Although Dion notes that in OCGA § 51-1-40 (a), the General Assembly states that it " finds and declares" whet constitutes proximate cause in dram shop cases, to the extent that this language implicates the separation of powers provision, it does not violate it; this Court has previously stated that " [t]his provision represents a qualified codification of the common law rule that the act of consuming, rather than that of supplying, alcoholic beverages is the proximate cause of the injuries suffered or inflicted by the consumer thereof." Delta Airlines, supra at 513. As the General Assembly can expand and create exceptions to the common law, it can also codify it. See

Page 52

Peachtree-Cain Co. v. McBee, 254 Ga. 91, 92-93 (1) (327 S.E.2d 188) (1985).

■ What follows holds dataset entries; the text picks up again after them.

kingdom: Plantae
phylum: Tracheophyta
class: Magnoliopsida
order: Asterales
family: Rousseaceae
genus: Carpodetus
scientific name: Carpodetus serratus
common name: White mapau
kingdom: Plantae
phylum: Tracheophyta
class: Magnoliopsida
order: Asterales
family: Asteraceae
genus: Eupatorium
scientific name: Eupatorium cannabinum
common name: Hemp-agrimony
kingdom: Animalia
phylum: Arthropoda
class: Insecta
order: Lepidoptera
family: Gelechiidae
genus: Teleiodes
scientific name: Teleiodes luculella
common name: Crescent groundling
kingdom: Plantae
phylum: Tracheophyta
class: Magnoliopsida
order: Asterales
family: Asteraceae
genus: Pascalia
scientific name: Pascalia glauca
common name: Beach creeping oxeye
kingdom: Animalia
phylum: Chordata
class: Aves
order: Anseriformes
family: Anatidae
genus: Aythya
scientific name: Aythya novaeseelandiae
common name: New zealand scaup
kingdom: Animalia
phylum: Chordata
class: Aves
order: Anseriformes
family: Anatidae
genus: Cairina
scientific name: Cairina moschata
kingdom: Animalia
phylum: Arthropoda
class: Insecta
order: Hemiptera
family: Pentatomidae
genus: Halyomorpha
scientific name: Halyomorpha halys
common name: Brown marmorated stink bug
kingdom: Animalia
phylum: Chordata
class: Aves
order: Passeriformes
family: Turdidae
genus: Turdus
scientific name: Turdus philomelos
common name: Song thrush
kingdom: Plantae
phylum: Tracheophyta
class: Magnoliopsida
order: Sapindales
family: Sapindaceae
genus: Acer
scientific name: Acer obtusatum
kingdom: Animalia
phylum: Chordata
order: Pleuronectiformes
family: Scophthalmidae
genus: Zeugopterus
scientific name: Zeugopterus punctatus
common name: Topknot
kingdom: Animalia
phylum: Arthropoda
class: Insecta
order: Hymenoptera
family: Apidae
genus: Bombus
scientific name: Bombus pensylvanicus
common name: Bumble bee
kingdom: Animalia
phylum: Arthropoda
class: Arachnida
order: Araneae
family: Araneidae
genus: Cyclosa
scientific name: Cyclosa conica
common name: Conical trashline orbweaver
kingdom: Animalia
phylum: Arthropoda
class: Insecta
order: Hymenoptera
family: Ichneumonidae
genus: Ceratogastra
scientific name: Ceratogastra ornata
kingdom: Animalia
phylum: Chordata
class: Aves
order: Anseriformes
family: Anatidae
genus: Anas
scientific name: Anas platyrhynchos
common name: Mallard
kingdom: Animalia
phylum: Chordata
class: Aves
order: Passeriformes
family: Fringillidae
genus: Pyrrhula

Dion also asserts that OCGA § 51-1-40 is unconstitutionally vague, see In the Interest of C. B., 286 Ga. 173, 173-174 (2) (686 S.E.2d 124) (2009), contending it is contradictory; she specifically argues that the statement in OCGA § 51-1-40 (a) that " [t]he General Assembly finds and declares that the consumption of alcoholic beverages, rather than the sale or furnishing or serving of such beverages, is the proximate cause of any injury, including death and property damage, inflicted by an intoxicated person ..." cannot be reconciled with the statement in OCGA § 51-1-40 (b) that liability can be found under the exceptions set forth therein " when the sale, furnishing, or serving [of alcohol] is the proximate cause of ... injury or damage" inflicted by a person described in OCGA § 51-1-40 (b). This argument is also meritless. As this Court has previously stated, the Dram Shop Act

makes it clear that it is the consumption of alcohol, not the selling or furnishing, which leads to injuries in this state, it goes on to create two exceptions to the rule for liability purposes: an individual may be liable for injuries if he furnishes or serves alcoholic beverages to a person who is underage, knowing he will soon be driving; and if he furnishes or serves alcoholic beverages to a noticeably intoxicated adult, knowing he will soon be driving. Liability is not imposed under either one of these exceptions, however, unless the furnishing or serving of the alcoholic beverage is [296 Ga. 190] the proximate cause of injury. OCGA § 51-1-40. We find these statutory requirements to be straightforward ... .

Flores v. Exprezit! Stores 98-Georgia, LLC, 289 Ga. 466, 468 (713 S.E.2d 368) (2011).[4]

Judgment affirmed. All the Justices concur.